Mr Clarke told the Commons last week that he believed the number of teachers who would be made redundant this summer would be "of the same order as recent years" and dismissed claims that up to 3,000 jobs would go.
But a Department for Education and Skills (DfES) email sent the following day to local education authorities (LEAs) and leaked to the Evening Standard newspaper said it was "not possible to assess the position with certainty".
Officials asked LEAs to fill in a questionnaire on redundancies and how many were the result of falling pupil numbers or were attributable to budget deficits.
'Detailed information'
The email read: "You will understand that, given the intense media
speculation about potential teacher job losses, it is in all our best interests if we can establish the most robust picture, at the national level possible."
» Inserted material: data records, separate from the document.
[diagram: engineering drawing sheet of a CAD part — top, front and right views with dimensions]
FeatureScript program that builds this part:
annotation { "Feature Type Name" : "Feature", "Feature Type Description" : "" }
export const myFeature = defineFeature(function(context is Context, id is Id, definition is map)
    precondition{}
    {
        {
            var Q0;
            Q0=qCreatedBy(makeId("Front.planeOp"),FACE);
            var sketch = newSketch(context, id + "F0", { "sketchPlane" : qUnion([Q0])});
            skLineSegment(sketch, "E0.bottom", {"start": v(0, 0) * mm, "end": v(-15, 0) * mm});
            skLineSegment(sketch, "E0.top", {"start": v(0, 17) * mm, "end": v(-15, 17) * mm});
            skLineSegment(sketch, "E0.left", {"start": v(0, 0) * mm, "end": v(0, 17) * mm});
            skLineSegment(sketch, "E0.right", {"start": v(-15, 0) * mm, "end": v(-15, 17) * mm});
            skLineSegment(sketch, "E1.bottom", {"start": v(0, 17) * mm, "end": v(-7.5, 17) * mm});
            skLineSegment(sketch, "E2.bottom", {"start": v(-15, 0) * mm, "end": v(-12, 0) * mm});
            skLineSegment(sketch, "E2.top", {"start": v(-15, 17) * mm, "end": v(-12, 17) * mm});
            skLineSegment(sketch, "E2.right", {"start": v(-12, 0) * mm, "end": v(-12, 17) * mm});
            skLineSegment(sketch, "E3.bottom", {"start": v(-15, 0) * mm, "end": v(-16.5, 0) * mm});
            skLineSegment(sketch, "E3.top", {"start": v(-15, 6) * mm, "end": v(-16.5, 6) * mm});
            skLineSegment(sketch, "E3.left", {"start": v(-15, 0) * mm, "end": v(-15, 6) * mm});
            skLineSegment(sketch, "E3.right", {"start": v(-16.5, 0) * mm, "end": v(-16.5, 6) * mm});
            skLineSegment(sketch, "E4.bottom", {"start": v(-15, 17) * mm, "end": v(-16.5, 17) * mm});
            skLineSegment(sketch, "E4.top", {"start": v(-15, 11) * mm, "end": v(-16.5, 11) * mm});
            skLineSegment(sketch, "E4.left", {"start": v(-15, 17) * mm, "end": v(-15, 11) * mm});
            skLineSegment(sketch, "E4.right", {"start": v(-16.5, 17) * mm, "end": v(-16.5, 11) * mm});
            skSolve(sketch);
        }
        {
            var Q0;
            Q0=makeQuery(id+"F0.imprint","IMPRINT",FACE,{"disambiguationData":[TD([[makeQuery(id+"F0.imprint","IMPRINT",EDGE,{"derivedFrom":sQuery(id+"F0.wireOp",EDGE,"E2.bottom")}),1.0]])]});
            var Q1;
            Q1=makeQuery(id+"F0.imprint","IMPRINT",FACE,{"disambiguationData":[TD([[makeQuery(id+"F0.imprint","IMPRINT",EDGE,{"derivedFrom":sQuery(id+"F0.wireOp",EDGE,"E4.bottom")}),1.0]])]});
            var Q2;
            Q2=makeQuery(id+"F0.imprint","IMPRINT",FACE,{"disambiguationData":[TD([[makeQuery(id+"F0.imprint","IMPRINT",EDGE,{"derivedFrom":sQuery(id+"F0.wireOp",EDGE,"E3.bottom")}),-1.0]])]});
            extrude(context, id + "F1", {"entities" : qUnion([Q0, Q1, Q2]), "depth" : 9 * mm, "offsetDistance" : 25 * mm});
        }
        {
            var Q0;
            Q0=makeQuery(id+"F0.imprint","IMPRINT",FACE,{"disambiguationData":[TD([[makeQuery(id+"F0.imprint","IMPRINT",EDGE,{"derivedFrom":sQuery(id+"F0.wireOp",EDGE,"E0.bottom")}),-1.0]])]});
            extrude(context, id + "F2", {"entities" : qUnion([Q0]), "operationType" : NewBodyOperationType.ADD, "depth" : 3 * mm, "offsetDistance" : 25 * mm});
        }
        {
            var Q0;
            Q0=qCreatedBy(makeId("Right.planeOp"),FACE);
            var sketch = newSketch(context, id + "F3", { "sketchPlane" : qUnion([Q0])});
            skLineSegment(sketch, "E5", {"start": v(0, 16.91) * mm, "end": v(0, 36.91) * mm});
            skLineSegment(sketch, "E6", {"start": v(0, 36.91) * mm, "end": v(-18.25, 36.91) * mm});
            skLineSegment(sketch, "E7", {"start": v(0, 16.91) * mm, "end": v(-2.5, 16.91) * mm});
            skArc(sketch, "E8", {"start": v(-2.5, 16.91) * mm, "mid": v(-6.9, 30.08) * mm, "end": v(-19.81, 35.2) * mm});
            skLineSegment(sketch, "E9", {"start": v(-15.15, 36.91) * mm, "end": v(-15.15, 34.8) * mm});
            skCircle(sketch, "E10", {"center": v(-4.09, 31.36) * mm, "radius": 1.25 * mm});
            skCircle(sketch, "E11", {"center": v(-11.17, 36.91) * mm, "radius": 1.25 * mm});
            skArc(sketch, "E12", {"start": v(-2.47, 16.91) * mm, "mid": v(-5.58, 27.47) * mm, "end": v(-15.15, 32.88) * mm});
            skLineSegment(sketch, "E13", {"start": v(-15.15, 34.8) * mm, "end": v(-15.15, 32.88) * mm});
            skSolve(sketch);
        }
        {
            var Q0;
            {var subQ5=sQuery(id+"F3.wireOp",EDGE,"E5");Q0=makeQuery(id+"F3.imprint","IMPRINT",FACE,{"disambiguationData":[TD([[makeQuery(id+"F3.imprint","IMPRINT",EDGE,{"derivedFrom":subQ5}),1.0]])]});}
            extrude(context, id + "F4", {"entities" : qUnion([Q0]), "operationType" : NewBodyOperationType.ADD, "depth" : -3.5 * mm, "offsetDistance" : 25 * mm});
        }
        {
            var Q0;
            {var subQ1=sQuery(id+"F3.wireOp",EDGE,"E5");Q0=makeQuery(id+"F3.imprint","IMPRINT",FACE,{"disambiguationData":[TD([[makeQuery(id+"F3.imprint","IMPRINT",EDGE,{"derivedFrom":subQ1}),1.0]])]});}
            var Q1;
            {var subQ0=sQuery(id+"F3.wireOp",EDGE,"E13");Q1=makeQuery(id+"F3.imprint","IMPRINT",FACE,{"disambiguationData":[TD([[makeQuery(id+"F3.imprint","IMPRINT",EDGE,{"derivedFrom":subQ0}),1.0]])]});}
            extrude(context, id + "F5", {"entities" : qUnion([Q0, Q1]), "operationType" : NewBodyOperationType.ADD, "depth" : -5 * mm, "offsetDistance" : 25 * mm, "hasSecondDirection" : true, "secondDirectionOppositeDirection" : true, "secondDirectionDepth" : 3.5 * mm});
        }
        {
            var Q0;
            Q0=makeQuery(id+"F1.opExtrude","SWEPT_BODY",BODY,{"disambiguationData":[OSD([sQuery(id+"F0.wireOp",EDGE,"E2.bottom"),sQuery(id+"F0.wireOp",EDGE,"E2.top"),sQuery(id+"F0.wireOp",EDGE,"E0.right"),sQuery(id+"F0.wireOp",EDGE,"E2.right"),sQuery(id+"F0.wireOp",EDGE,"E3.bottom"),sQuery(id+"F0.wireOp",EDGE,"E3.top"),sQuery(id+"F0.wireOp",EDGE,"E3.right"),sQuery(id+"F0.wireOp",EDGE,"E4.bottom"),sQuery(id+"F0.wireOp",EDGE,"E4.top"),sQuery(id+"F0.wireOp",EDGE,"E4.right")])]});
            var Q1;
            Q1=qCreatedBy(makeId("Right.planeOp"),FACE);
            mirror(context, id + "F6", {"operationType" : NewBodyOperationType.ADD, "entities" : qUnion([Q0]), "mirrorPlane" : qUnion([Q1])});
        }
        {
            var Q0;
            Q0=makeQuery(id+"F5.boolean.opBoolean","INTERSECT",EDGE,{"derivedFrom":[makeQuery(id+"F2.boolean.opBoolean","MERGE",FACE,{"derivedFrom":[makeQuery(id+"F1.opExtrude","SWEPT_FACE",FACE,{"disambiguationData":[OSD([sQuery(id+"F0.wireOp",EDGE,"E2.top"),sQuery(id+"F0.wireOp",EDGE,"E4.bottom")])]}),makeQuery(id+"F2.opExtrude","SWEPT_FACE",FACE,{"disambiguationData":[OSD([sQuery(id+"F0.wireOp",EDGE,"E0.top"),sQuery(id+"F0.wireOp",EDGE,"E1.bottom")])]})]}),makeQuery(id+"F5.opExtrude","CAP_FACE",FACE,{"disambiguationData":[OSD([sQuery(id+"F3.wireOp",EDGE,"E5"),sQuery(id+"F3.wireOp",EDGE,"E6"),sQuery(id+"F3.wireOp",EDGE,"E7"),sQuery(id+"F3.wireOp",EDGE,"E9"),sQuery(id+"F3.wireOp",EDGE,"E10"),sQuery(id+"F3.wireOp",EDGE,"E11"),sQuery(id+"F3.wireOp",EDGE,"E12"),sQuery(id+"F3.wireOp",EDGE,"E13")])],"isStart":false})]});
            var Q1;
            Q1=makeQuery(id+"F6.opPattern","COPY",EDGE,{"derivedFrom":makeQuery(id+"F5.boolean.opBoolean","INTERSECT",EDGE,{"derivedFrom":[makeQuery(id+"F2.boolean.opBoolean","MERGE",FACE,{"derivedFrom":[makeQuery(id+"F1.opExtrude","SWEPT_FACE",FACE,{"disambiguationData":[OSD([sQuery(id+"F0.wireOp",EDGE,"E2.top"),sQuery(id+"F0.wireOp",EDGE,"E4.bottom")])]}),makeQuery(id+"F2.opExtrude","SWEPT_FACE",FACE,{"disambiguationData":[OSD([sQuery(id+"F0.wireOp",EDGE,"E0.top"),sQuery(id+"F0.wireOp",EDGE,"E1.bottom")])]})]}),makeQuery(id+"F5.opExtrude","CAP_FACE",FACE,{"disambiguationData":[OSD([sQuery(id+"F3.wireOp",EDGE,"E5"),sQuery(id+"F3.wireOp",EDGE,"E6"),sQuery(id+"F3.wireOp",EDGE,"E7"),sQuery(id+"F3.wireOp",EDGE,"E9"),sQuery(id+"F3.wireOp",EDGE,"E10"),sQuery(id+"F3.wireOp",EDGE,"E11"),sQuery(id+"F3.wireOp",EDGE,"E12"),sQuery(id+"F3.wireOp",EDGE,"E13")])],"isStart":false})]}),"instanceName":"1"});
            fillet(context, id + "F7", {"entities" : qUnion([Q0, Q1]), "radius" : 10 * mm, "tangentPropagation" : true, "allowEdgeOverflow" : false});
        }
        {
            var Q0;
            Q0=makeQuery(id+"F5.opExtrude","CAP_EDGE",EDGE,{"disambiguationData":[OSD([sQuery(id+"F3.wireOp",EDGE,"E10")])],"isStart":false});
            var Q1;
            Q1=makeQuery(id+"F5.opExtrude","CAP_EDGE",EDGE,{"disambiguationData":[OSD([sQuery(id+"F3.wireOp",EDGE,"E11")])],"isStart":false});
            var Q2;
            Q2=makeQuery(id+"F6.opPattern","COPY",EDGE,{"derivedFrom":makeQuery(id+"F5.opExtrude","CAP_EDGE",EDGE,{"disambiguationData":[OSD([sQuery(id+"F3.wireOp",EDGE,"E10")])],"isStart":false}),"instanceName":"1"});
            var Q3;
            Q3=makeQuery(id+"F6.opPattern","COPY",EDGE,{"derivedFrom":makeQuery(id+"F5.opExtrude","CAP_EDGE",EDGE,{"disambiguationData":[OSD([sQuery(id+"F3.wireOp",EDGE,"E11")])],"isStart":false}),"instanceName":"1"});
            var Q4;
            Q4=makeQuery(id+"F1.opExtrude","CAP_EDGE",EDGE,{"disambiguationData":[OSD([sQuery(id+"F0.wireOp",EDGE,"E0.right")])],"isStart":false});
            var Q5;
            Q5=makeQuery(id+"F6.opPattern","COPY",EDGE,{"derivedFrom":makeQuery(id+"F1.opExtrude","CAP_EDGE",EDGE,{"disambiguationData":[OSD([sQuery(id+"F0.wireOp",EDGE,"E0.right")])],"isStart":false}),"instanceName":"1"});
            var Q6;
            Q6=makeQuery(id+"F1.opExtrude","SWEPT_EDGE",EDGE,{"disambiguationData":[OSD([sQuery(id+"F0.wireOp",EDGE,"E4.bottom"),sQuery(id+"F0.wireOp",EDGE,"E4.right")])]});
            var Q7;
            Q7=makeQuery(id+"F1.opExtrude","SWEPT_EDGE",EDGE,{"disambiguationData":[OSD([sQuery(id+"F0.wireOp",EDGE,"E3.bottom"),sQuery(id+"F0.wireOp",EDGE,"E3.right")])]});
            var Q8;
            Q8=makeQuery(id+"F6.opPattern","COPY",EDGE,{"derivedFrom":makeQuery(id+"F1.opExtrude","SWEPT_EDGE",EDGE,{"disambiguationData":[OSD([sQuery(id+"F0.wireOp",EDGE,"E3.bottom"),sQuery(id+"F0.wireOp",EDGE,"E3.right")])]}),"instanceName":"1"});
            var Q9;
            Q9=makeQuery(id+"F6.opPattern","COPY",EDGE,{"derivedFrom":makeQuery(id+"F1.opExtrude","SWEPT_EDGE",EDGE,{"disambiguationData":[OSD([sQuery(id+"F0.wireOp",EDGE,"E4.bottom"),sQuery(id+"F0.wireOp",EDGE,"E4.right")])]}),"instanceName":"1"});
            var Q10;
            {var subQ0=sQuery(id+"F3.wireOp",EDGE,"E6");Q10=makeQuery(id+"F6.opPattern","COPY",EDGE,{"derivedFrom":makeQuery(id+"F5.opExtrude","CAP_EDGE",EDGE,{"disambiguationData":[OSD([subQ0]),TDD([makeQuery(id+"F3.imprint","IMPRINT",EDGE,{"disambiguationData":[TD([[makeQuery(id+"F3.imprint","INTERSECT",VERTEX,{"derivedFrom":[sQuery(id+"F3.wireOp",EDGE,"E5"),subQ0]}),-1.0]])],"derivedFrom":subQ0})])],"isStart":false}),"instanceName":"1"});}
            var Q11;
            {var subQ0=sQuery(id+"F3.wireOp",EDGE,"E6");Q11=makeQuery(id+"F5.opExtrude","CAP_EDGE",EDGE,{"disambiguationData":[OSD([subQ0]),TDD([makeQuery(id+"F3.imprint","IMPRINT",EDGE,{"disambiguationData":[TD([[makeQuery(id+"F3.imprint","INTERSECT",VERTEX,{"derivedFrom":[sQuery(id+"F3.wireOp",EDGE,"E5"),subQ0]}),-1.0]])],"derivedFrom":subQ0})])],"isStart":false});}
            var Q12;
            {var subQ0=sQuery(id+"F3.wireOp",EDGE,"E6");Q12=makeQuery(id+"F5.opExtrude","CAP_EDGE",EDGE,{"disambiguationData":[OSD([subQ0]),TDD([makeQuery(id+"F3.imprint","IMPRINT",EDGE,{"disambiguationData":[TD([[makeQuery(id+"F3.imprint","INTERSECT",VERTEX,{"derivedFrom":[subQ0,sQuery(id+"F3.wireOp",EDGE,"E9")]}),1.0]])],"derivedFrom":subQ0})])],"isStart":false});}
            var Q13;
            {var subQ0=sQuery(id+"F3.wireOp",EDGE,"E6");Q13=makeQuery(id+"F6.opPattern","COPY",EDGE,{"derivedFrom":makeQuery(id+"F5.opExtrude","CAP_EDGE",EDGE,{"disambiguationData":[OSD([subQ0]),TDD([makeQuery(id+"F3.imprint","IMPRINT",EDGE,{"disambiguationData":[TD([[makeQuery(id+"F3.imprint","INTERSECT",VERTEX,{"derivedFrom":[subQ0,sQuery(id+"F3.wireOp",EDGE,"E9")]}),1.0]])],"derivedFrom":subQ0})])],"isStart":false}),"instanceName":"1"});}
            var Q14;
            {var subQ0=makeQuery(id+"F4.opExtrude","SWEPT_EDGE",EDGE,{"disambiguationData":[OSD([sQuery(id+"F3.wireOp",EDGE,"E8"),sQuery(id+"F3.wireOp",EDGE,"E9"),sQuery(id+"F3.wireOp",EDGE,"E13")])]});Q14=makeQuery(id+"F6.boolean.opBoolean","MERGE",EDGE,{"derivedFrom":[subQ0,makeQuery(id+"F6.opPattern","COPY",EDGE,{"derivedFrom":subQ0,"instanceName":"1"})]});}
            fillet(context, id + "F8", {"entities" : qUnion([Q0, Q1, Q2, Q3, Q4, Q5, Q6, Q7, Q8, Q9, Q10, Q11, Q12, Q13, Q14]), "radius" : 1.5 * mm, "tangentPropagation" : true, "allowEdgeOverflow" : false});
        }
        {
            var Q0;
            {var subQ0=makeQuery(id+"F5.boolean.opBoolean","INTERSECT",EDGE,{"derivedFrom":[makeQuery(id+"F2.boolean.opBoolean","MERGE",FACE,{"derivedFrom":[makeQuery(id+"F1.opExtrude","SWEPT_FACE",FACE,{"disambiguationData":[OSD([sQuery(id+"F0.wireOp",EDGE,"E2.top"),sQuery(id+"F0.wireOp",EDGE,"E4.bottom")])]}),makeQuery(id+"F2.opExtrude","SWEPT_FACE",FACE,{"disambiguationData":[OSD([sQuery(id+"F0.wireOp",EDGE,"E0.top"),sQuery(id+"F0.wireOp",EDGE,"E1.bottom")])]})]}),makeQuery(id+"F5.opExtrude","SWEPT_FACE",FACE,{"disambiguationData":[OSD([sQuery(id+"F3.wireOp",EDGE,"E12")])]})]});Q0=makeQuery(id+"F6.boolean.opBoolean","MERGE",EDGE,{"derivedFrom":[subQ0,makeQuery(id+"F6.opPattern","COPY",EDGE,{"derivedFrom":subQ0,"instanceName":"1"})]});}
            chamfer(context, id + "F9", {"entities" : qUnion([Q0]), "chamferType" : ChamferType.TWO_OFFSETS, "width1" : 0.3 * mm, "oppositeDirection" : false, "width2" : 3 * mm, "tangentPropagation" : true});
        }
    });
Every year, LEAs and schools have until the last working day in May to issue provisional redundancy notices.
Some teaching posts are lost each year when pupil numbers fall.
But a BBC survey of LEAs found 760 staff would have to go at the end of this term because of the current funding crisis in schools.
The DfES pointed out that Mr Clarke had gone on to tell MPs: "We are not in a position to make an estimate (of the total number of redundancies) at this stage."
A spokesman said that that showed he had not misled Parliament.
"We have based all our statements on detailed information provided by local education authorities.
"We have continuous assessment which is comprehensive and more accurate than some of the rather partial surveys that have appeared in some of the media."
But Doug McAvoy, general secretary of the National Union of Teachers said: "It looks as if the Education Secretary may well have mislead Parliament.
"If he has, it is yet another example of the government being complacent about the seriousness of the problem facing individual schools.
"We are in the midst of a teacher shortage, teachers' workload continues to rise and yet teachers are being laid off because the government got its sums wrong when working out funding for schools this year.
"It didn't even allocate sufficient money to cover the cost of the increased charges it imposed on them.
"It is not good enough for the Education Secretary to treat the issue in this way."
Mr Clarke has promised to consider changes to the way money for schools is distributed and could introduce a national funding formula for schools.
He already has powers under the 2002 Education Act to set minimum funding levels and it is understood he is ready to use them to guarantee every school gets more than enough to cover their costs in the next financial year.
The DfES had previously insisted that putting more money into schools than was envisaged in last year's three-year spending review was only a "conceptual" possibility.